*TASK OBJECTIVE*
Copy the text of every entry below word for word and line for line, leaving the pictures out.

*RECORDED DATA*

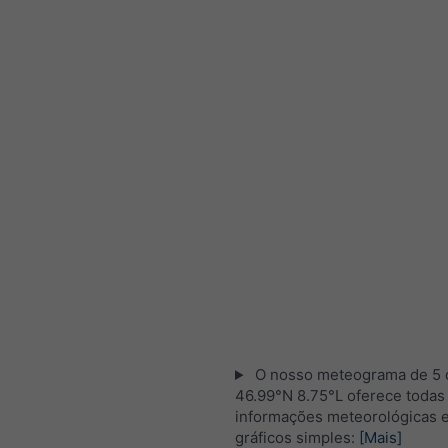
O nosso meteograma de 5 d
46.99°N 8.75°L oferece todas
informações meteorológicas 
gráficos simples:
[Mais]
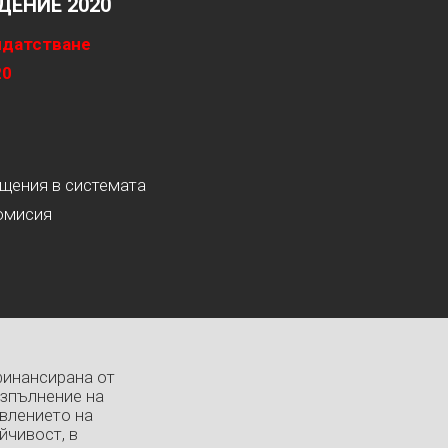
ЕНИЕ 2020
идатстване
20
ащения в системата
омисия
финансирана от
изпълнение на
влението на
йчивост, в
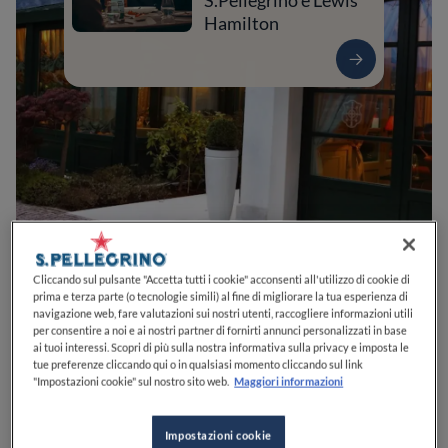
S.Pellegrino e Lewis
Hamilton
0
0
0
0
0
Cliccando sul pulsante "Accetta tutti i cookie" acconsenti all'utilizzo di cookie di
prima e terza parte (o tecnologie simili) al fine di migliorare la tua esperienza di
navigazione web, fare valutazioni sui nostri utenti, raccogliere informazioni utili
per consentire a noi e ai nostri partner di fornirti annunci personalizzati in base
ai tuoi interessi. Scopri di più sulla nostra informativa sulla privacy e imposta le
Via Margone, 15
38123
Trento
TN
Italia
tue preferenze cliccando qui o in qualsiasi momento cliccando sul link
"Impostazioni cookie" sul nostro sito web.
Maggiori informazioni
CHIUSO
Apre
Lunedì,
12:30-14:00, 19:30-21:30
VEDI ORARI
Impostazioni cookie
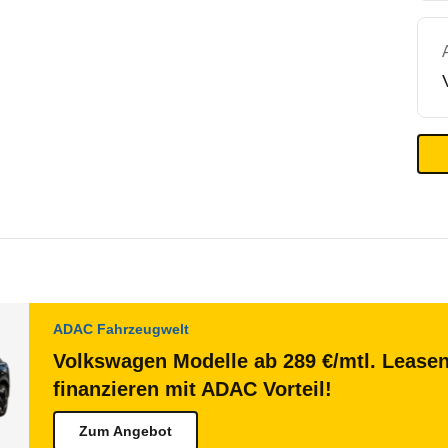
ADAC Fahrzeugwelt
Volkswagen Modelle ab 289 €/mtl. Lease
finanzieren mit ADAC Vorteil!
Zum Angebot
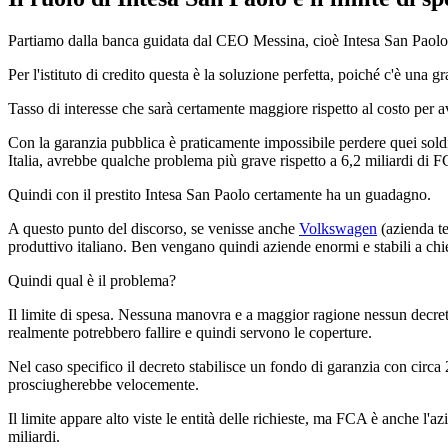
Partiamo dalla banca guidata dal CEO Messina, cioè Intesa San Paolo
Per l'istituto di credito questa è la soluzione perfetta, poiché c'è una
Tasso di interesse che sarà certamente maggiore rispetto al costo per a
Con la garanzia pubblica è praticamente impossibile perdere quei sold
Italia, avrebbe qualche problema più grave rispetto a 6,2 miliardi di 
Quindi con il prestito Intesa San Paolo certamente ha un guadagno.
A questo punto del discorso, se venisse anche
Volkswagen
(azienda te
produttivo italiano. Ben vengano quindi aziende enormi e stabili a chied
Quindi qual è il problema?
Il limite di spesa. Nessuna manovra e a maggior ragione nessun decret
realmente potrebbero fallire e quindi servono le coperture.
Nel caso specifico il decreto stabilisce un fondo di garanzia con circa 2
prosciugherebbe velocemente.
Il limite appare alto viste le entità delle richieste, ma FCA è anche l'az
miliardi.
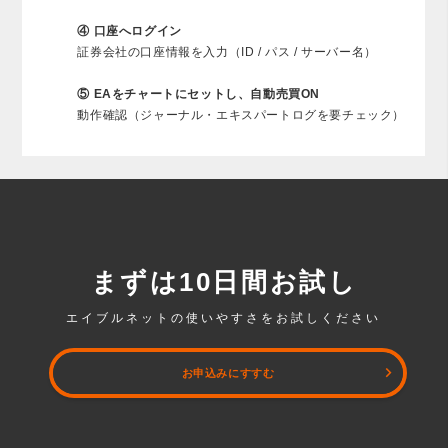
④ 口座へログイン
証券会社の口座情報を入力（ID / パス / サーバー名）
⑤ EAをチャートにセットし、自動売買ON
動作確認（ジャーナル・エキスパートログを要チェック）
まずは10日間お試し
エイブルネットの使いやすさをお試しください
お申込みにすすむ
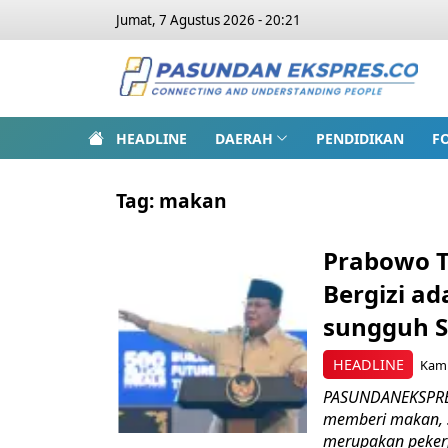
Jumat, 7 Agustus 2026 - 20:21
HEADLINE
DAERAH
PENDIDIKAN
F
Tag:
makan
Prabowo T
Bergizi ad
sungguh S
HEADLINE
Kami
PASUNDANEKSPRES
memberi makan, s
merupakan pekerj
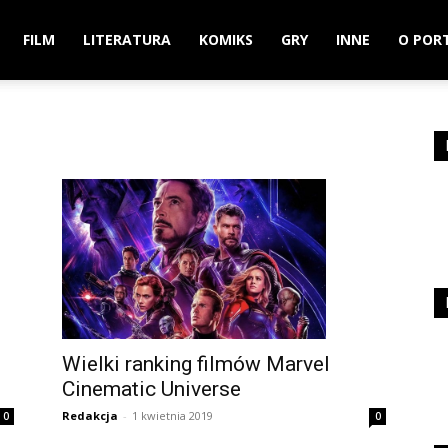
FILM
LITERATURA
KOMIKS
GRY
INNE
O POR
Wielki ranking filmów Marvel
Cinematic Universe
Redakcja
-
1 kwietnia 2019
0
0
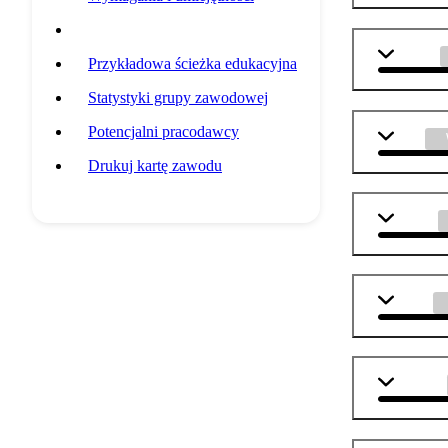
Przedmioty szkolne
biologia
Przykładowa ścieżka edukacyjna
Statystyki grupy zawodowej
Potencjalni pracodawcy
WOS
Drukuj kartę zawodu
chemia
fizyka
technika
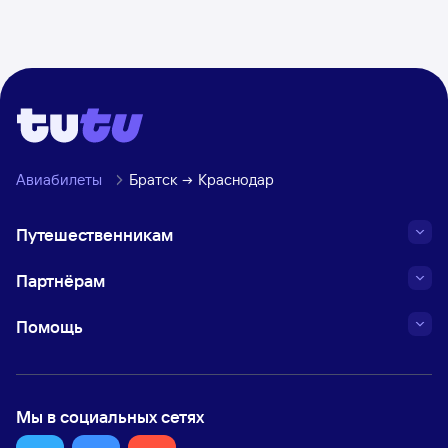
составляет 4 420 км.
Пашковский).
Авиабилеты
Братск
Краснодар
Путешественникам
Партнёрам
Помощь
Мы в социальных сетях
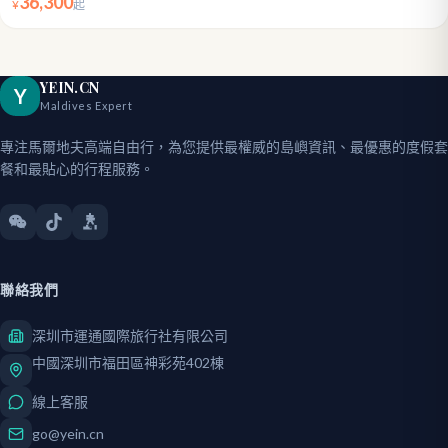
36,300
¥
起
YEIN.CN
Y
Maldives Expert
專注馬爾地夫高端自由行，為您提供最權威的島嶼資訊、最優惠的度假套
餐和最貼心的行程服務。
聯絡我們
深圳市運通國際旅行社有限公司
中國深圳市福田區神彩苑402棟
線上客服
go@yein.cn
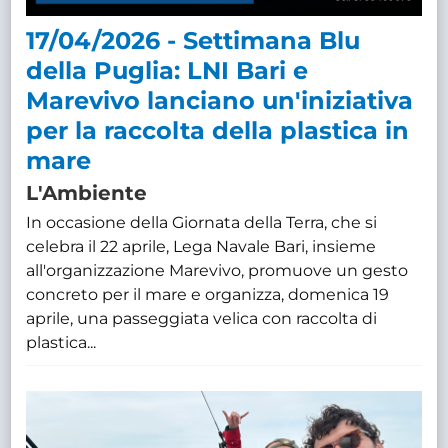
17/04/2026 - Settimana Blu
della Puglia: LNI Bari e
Marevivo lanciano un'iniziativa
per la raccolta della plastica in
mare
L'Ambiente
In occasione della Giornata della Terra, che si
celebra il 22 aprile, Lega Navale Bari, insieme
all'organizzazione Marevivo, promuove un gesto
concreto per il mare e organizza, domenica 19
aprile, una passeggiata velica con raccolta di
plastica...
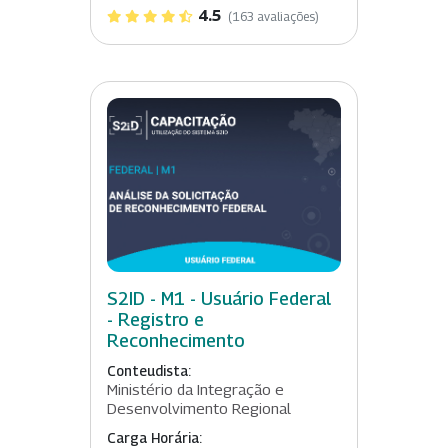
4.5
(163 avaliações)
S2ID - M1 - Usuário Federal
- Registro e
Reconhecimento
Conteudista:
Ministério da Integração e
Desenvolvimento Regional
Carga Horária:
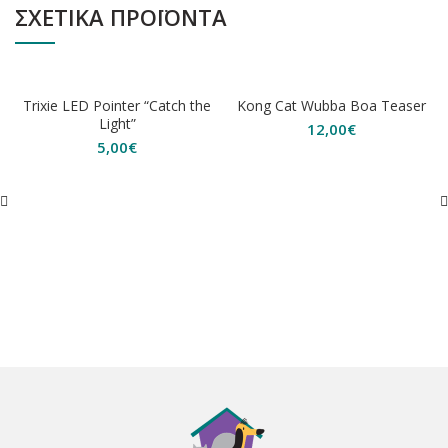
ΣΧΕΤΙΚΆ ΠΡΟΪΌΝΤΑ
ΕΞΑΝΤΛΗΘΗΚΕ
Trixie LED Pointer “Catch the
Kong Cat Wubba Boa Teaser
Light”
12,00
€
5,00
€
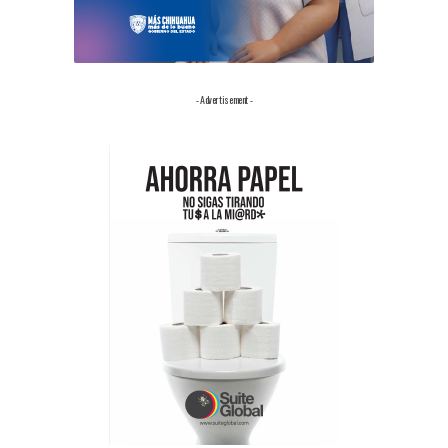
- Advertisement -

*EXERCISE OUTPUT*
O nosso meteograma de 5 d
46.99°N 8.75°L oferece todas
informações meteorológicas 
gráficos simples:
[Mais]
ЕНИЕ 2020
идатстване
20
ащения в системата
омисия
финансирана от
изпълнение на
влението на
йчивост, в
S.Pellegrino e Lewis
Hamilton
0
0
0
0
0
Cliccando sul pulsante "Accetta tutti i cookie" acconsenti all'utilizzo di cookie di
prima e terza parte (o tecnologie simili) al fine di migliorare la tua esperienza di
navigazione web, fare valutazioni sui nostri utenti, raccogliere informazioni utili
per consentire a noi e ai nostri partner di fornirti annunci personalizzati in base
ai tuoi interessi. Scopri di più sulla nostra informativa sulla privacy e imposta le
Via Margone, 15
38123
Trento
TN
Italia
tue preferenze cliccando qui o in qualsiasi momento cliccando sul link
"Impostazioni cookie" sul nostro sito web.
Maggiori informazioni
CHIUSO
Apre
Lunedì,
12:30-14:00, 19:30-21:30
VEDI ORARI
Impostazioni cookie
ADAC Fahrzeugwelt
Volkswagen Modelle ab 289 €/mtl. Lease
finanzieren mit ADAC Vorteil!
Zum Angebot
Partiamo dalla banca guidata dal CEO Messina, cioè Intesa San Paolo
Per l'istituto di credito questa è la soluzione perfetta, poiché c'è una
Tasso di interesse che sarà certamente maggiore rispetto al costo per a
Con la garanzia pubblica è praticamente impossibile perdere quei sold
Italia, avrebbe qualche problema più grave rispetto a 6,2 miliardi di 
Quindi con il prestito Intesa San Paolo certamente ha un guadagno.
A questo punto del discorso, se venisse anche
Volkswagen
(azienda te
produttivo italiano. Ben vengano quindi aziende enormi e stabili a chied
Quindi qual è il problema?
Il limite di spesa. Nessuna manovra e a maggior ragione nessun decret
realmente potrebbero fallire e quindi servono le coperture.
Nel caso specifico il decreto stabilisce un fondo di garanzia con circa 2
prosciugherebbe velocemente.
Il limite appare alto viste le entità delle richieste, ma FCA è anche l'az
miliardi.
④ 口座へログイン
証券会社の口座情報を入力（ID / パス / サーバー名）
⑤ EAをチャートにセットし、自動売買ON
動作確認（ジャーナル・エキスパートログを要チェック）
まずは10日間お試し
エイブルネットの使いやすさをお試しください
お申込みにすすむ
Jumat, 7 Agustus 2026 - 20:21
HEADLINE
DAERAH
PENDIDIKAN
F
Tag:
makan
Prabowo T
Bergizi ad
sungguh S
HEADLINE
Kami
PASUNDANEKSPRES
memberi makan, s
merupakan pekerj
FILM
LITERATURA
KOMIKS
GRY
INNE
O POR
Wielki ranking filmów Marvel
Cinematic Universe
Redakcja
-
1 kwietnia 2019
0
0
Przedmioty szkolne
biologia
Przykładowa ścieżka edukacyjna
Statystyki grupy zawodowej
Potencjalni pracodawcy
WOS
Drukuj kartę zawodu
chemia
fizyka
technika
составляет 4 420 км.
Пашковский).
Авиабилеты
Братск
Краснодар
Путешественникам
Партнёрам
Помощь
Мы в социальных сетях
36,300
¥
起
YEIN.CN
Y
Maldives Expert
專注馬爾地夫高端自由行，為您提供最權威的島嶼資訊、最優惠的度假套
餐和最貼心的行程服務。
聯絡我們
深圳市運通國際旅行社有限公司
中國深圳市福田區神彩苑402棟
線上客服
go@yein.cn
17/04/2026 - Settimana Blu
della Puglia: LNI Bari e
Marevivo lanciano un'iniziativa
per la raccolta della plastica in
mare
L'Ambiente
In occasione della Giornata della Terra, che si
celebra il 22 aprile, Lega Navale Bari, insieme
all'organizzazione Marevivo, promuove un gesto
concreto per il mare e organizza, domenica 19
aprile, una passeggiata velica con raccolta di
plastica...
4.5
(163 avaliações)
S2ID - M1 - Usuário Federal
- Registro e
Reconhecimento
Conteudista:
Ministério da Integração e
Desenvolvimento Regional
Carga Horária:
ΣΧΕΤΙΚΆ ΠΡΟΪΌΝΤΑ
ΕΞΑΝΤΛΗΘΗΚΕ
Trixie LED Pointer “Catch the
Kong Cat Wubba Boa Teaser
Light”
12,00
€
5,00
€
- Advertisement -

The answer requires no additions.